Recorrente Recomeço
Olá, viajante,
Difícil saber por onde começar este blog. Alguém ainda lê blogs hoje em dia? Talvez isso acabe sendo só um repositório de ideias… Sementes lançadas à terra, à espera do tempo certo pra germinar. Ou quem sabe um early access… pra fãs que ainda nem existem. Por enquanto, o que existe é só uma promessa lançada ao vento: a de que algo vá surgir daqui. E tudo — absolutamente tudo — começa assim. Como uma promessa feita a si mesmo.
Recomeço aqui mais uma vez. Já são muitos recomeços... recorrentes, conscientes, quase rituais. Mas desta vez, não estou aqui só pra preencher espaço. Estou aqui pra esvaziar. Pra abrir um canal limpo, vivo, permeável… por onde ideias, símbolos e histórias possam passar.
Estou protegendo esse espaço.
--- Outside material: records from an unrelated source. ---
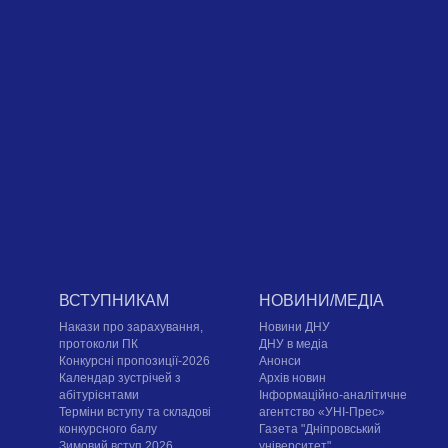
ВСТУПНИКАМ
НОВИНИ/МЕДІА
Накази про зарахування,
Новини ДНУ
протоколи ПК
ДНУ в медіа
Конкурсні пропозиції-2026
Анонси
Календар зустрічей з
Архів новин
абітурієнтами
Інформаційно-аналітичне
Терміни вступу та складові
агентство «УНІ-Прес»
конкурсного балу
Газета "Дніпровський
Зимовий вступ 2026
університет"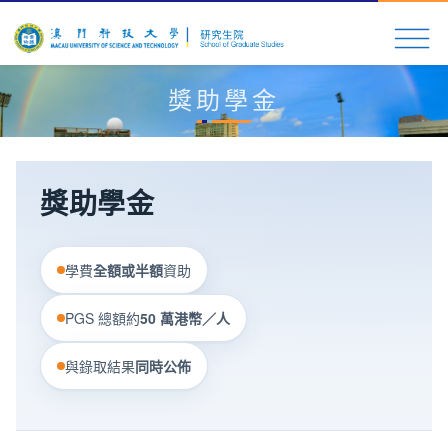
獎助學金
獎助學金
學費
全額或半額
資助
PGS 總額約
50 萬港幣／人
與錄取結果
同時公佈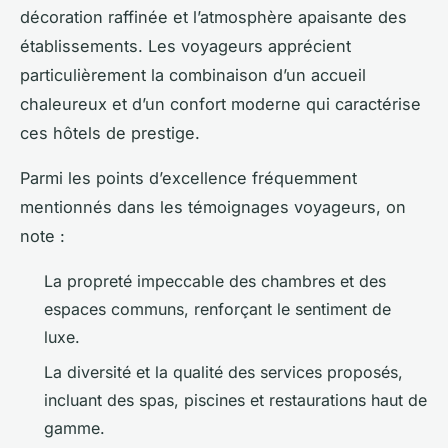
décoration raffinée et l’atmosphère apaisante des
établissements. Les voyageurs apprécient
particulièrement la combinaison d’un accueil
chaleureux et d’un confort moderne qui caractérise
ces hôtels de prestige.
Parmi les points d’excellence fréquemment
mentionnés dans les témoignages voyageurs, on
note :
La propreté impeccable des chambres et des
espaces communs, renforçant le sentiment de
luxe.
La diversité et la qualité des services proposés,
incluant des spas, piscines et restaurations haut de
gamme.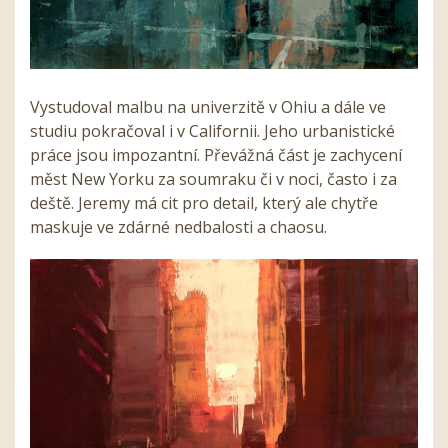
Vystudoval malbu na univerzitě v Ohiu a dále ve
studiu pokračoval i v Californii. Jeho urbanistické
práce jsou impozantní. Převážná část je zachycení
měst New Yorku za soumraku či v noci, často i za
deště. Jeremy má cit pro detail, který ale chytře
maskuje ve zdárné nedbalosti a chaosu.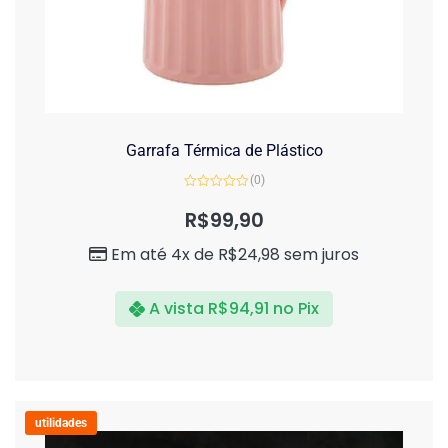
Garrafa Térmica de Plástico
(0)
Avaliação
0
R$
99,90
de
5
Em até 4x de
R$
24,98
sem juros
A vista
R$
94,91
no Pix
utilidades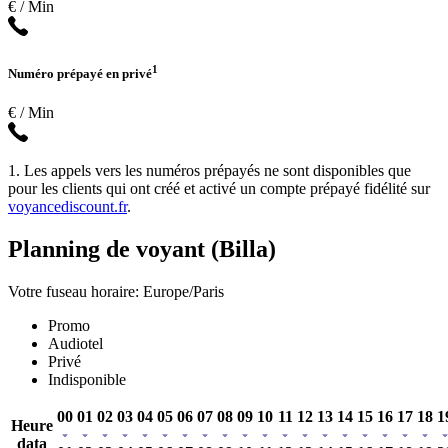
€ / Min
1
Numéro prépayé en privé
€ / Min
1. Les appels vers les numéros prépayés ne sont disponibles que
pour les clients qui ont créé et activé un compte prépayé fidélité sur
voyancediscount.fr
.
Planning de voyant (Billa)
Votre fuseau horaire: Europe/Paris
Promo
Audiotel
Privé
Indisponible
00
01
02
03
04
05
06
07
08
09
10
11
12
13
14
15
16
17
18
1
Heure
data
Reformulando a vida inteira ao redor dele — como quem ergue uma fortaleza em torno de um núcleo sensível e verdadeiro. Parafraseando Martha Graham… nosso trabalho, enquanto artistas, é esse: manter o canal aberto. Mas pra manter a porta aberta, é preciso espaço.
É preciso tirar as tralhas. Reorganizar os móveis do cômodo mental. Pra não bloquear a entrada. É preciso o vazio.
Este blog — este espaço — é como uma clareira em meio à floresta de ideias. Um lugar pra pensar alto, registrar processos, anotar lampejos de mundos possíveis. Nem sempre de forma ordenada, mas sempre viva. É um misto de diário de bordo, caderno de esboços, e relicário de intenções. Talvez ainda não haja muita coisa. Apenas o espaço vazio de um quarto antes da mudança.
Aos poucos, os móveis vão chegar. Só preciso me lembrar… de sempre manter o espaço pra porta.